Calcium and other alkali precipitate buildup will occur naturally on the cathode plate, and sometimes in the pool itself as "scaling". Regular maintenance of the cell is necessary; failure to do so will reduce the effectiveness of the cell. Certain designs of saline chlorinators use a "reverse-polarity" method that will regularly switch the roles of the two electrodes between anode and cathode, causing this calcium buildup to dissolve off the accumulating electrode. Such systems reduce but do not eliminate the need to clean the electrolytic cell and the occurrence of calcium scale in the water.

As chlorine is generated, pH will rise causing the chlorine to be less effective. Many systems with chemistry automation can sense the rising pH and automatically introduce either CO_{2} or hydrochloric acid in order to bring the pH back to the target level. Automation systems will also manage levels of sanitizer by monitoring the ORP or redox levels of the water.

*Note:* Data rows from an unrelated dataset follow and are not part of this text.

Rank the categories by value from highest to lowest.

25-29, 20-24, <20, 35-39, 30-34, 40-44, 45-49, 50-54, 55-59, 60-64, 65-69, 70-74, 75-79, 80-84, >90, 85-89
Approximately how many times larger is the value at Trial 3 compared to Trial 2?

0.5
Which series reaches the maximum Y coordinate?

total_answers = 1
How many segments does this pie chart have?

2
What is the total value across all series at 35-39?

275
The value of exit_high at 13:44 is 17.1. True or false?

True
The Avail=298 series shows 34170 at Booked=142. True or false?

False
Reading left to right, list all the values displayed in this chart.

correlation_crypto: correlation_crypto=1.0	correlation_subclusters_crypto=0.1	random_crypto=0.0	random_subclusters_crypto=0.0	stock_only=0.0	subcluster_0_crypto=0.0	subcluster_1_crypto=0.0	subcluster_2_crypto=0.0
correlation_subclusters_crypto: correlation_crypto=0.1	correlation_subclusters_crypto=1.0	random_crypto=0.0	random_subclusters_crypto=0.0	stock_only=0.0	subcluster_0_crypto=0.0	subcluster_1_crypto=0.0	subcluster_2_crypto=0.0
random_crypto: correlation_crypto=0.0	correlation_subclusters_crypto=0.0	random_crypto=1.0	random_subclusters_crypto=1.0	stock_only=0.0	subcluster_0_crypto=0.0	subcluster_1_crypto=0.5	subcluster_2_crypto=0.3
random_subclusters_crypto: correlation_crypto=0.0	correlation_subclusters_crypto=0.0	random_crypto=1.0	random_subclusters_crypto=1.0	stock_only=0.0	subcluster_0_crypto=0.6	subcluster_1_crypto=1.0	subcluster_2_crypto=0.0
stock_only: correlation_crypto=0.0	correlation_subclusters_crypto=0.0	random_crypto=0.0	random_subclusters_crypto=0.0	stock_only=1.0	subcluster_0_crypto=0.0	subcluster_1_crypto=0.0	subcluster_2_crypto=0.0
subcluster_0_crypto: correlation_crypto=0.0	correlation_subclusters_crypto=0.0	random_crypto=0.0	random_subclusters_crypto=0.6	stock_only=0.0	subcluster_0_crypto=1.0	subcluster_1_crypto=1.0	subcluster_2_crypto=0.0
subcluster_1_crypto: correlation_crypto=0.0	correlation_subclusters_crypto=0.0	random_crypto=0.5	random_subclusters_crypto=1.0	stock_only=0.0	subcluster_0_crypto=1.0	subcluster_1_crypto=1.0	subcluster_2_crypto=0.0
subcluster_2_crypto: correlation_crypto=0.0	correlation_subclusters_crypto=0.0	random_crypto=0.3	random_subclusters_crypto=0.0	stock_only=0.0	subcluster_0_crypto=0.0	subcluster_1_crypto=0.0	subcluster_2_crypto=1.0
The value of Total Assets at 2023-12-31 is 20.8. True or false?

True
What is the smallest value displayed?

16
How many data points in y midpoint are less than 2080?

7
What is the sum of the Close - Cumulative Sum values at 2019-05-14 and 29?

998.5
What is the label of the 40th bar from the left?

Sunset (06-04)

This allows only the needed amount of chlorine to be generated based on the demand.

Sodium bromide can be used instead of sodium chloride, which produces a bromine pool. The benefits and downsides are the same as those of a salt system. It is not necessary to use a chloride-based acid to balance the pH. Also, bromine is only effective as a sanitizer, not as an oxidizer, leaving a need for adding a "shock" such as hydrogen peroxide or any chlorine-based shock to burn off inorganic waste and free up combined bromines. This extra step is not needed in a sodium chloride system, as chlorine is effective as both a sanitizer and an oxidizer. A user would only need to "super chlorinate" or increase chlorine production of the cell occasionally. That would normally be less than once a week or after heavy bather loads.